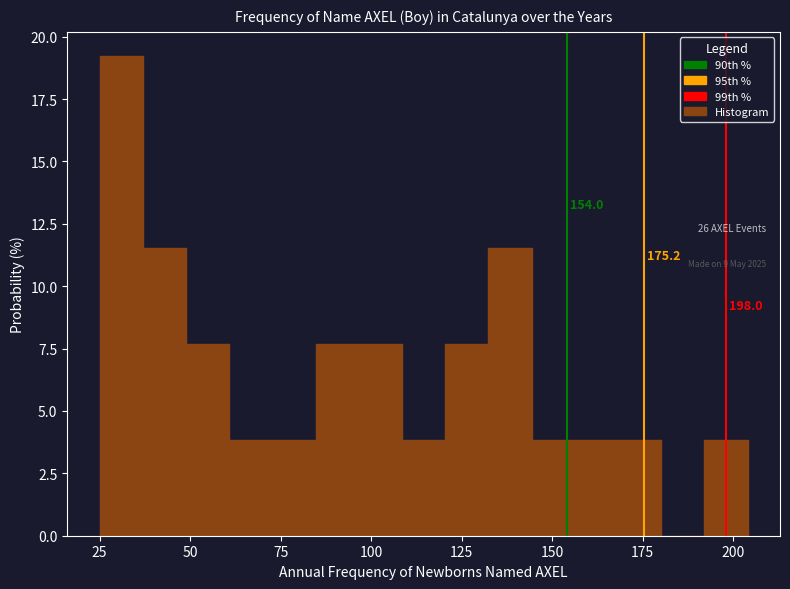

Read against the x-axis, roughly where is the centre of the tallest bar?

30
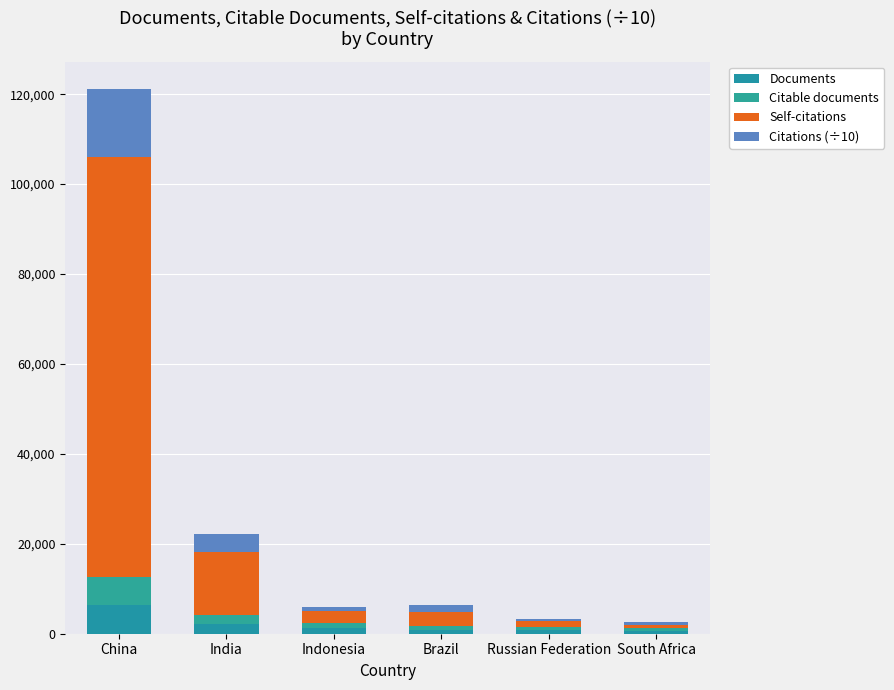

What is the label of the 5th bar from the left?

Russian Federation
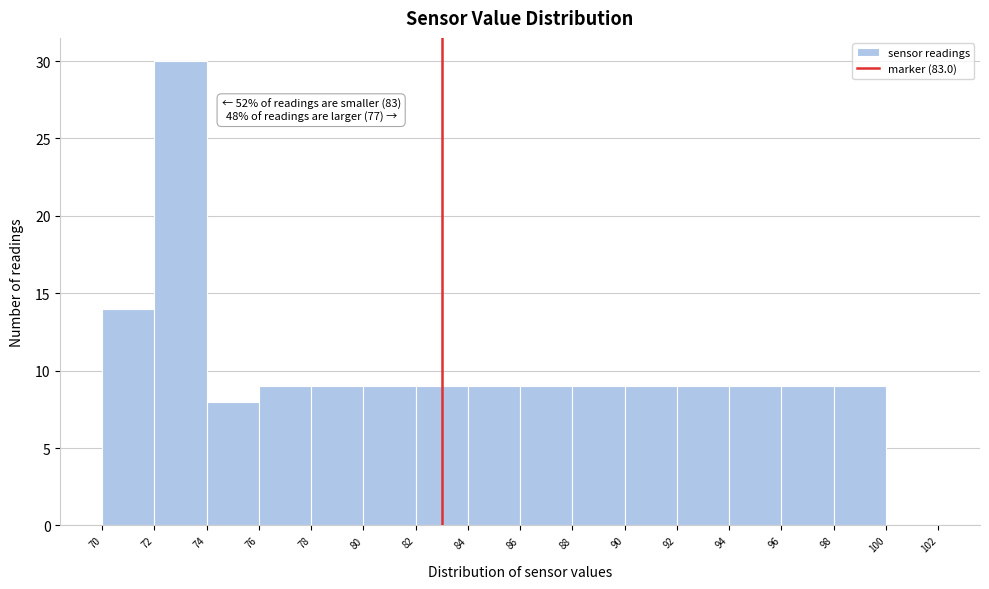

Over which range of the x-axis is the bar tallest?

72 to 74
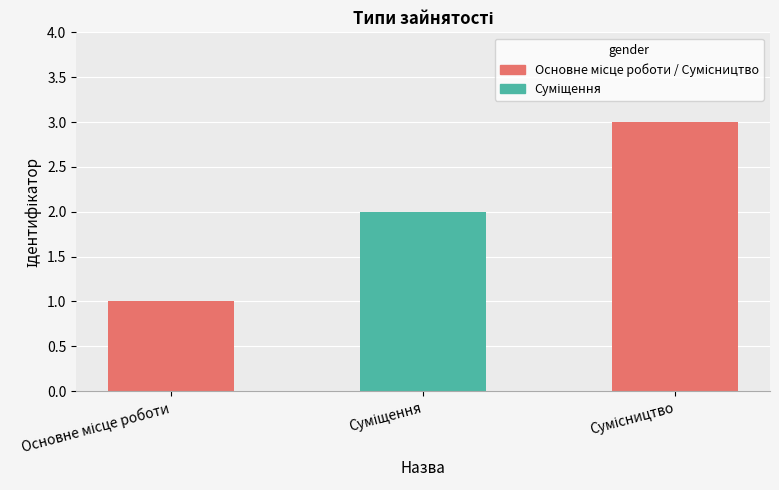

How many data points are less than 2?

1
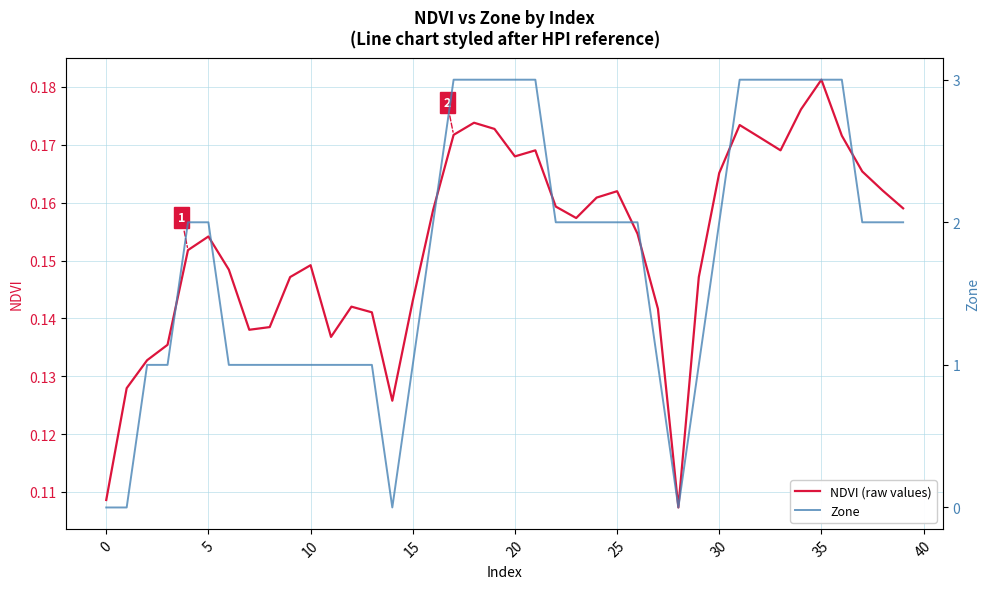

True or false: NDVI (raw values) has a value of 0.3 at 5.

False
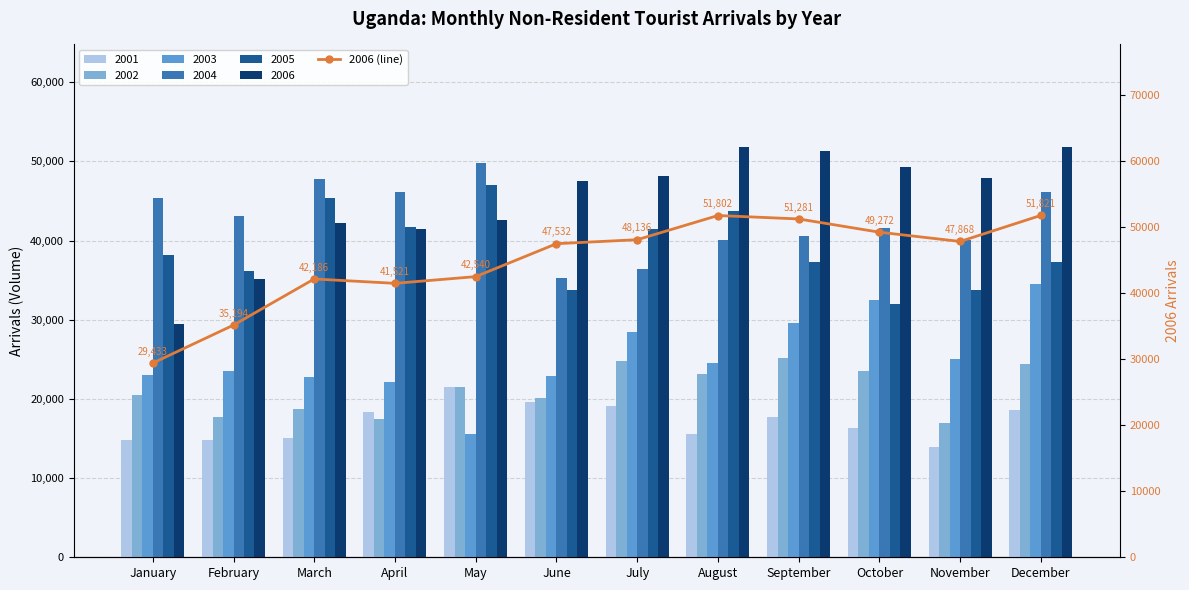

Which category has the lowest value across all series?

January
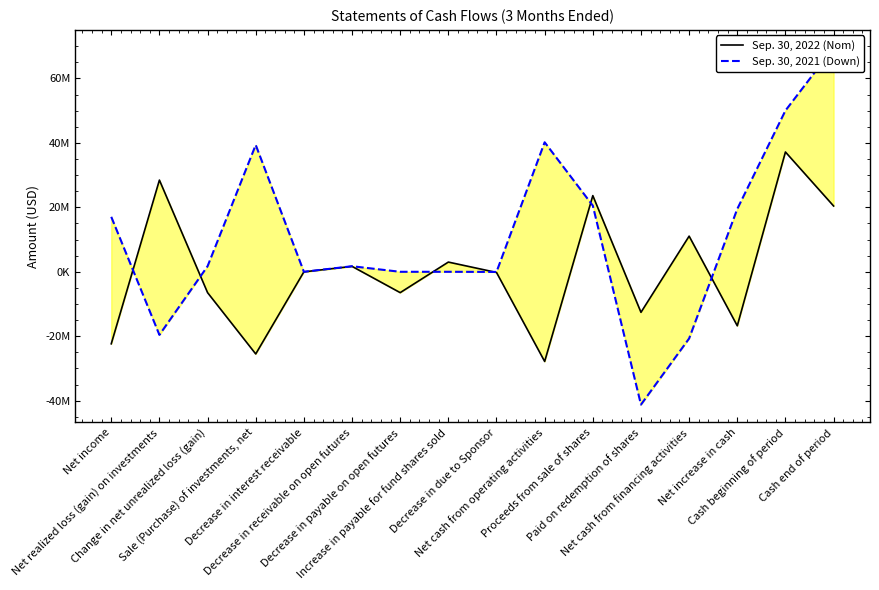

At which category does Sep. 30, 2022 (Nom) reach its first local peak?

Net realized loss (gain) on investments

---*---

# What you need to do
Rewrite the lines from the one containing "What is the" through the final line, swapping "category" for "group" and leaving everything else as it is. Leave the pictures out.

# Written solution
What is the label of the 5th bar from the left?

Russian Federation

Over which range of the x-axis is the bar tallest?

72 to 74

How many data points are less than 2?

1

True or false: NDVI (raw values) has a value of 0.3 at 5.

False

Which group has the lowest value across all series?

January

At which group does Sep. 30, 2022 (Nom) reach its first local peak?

Net realized loss (gain) on investments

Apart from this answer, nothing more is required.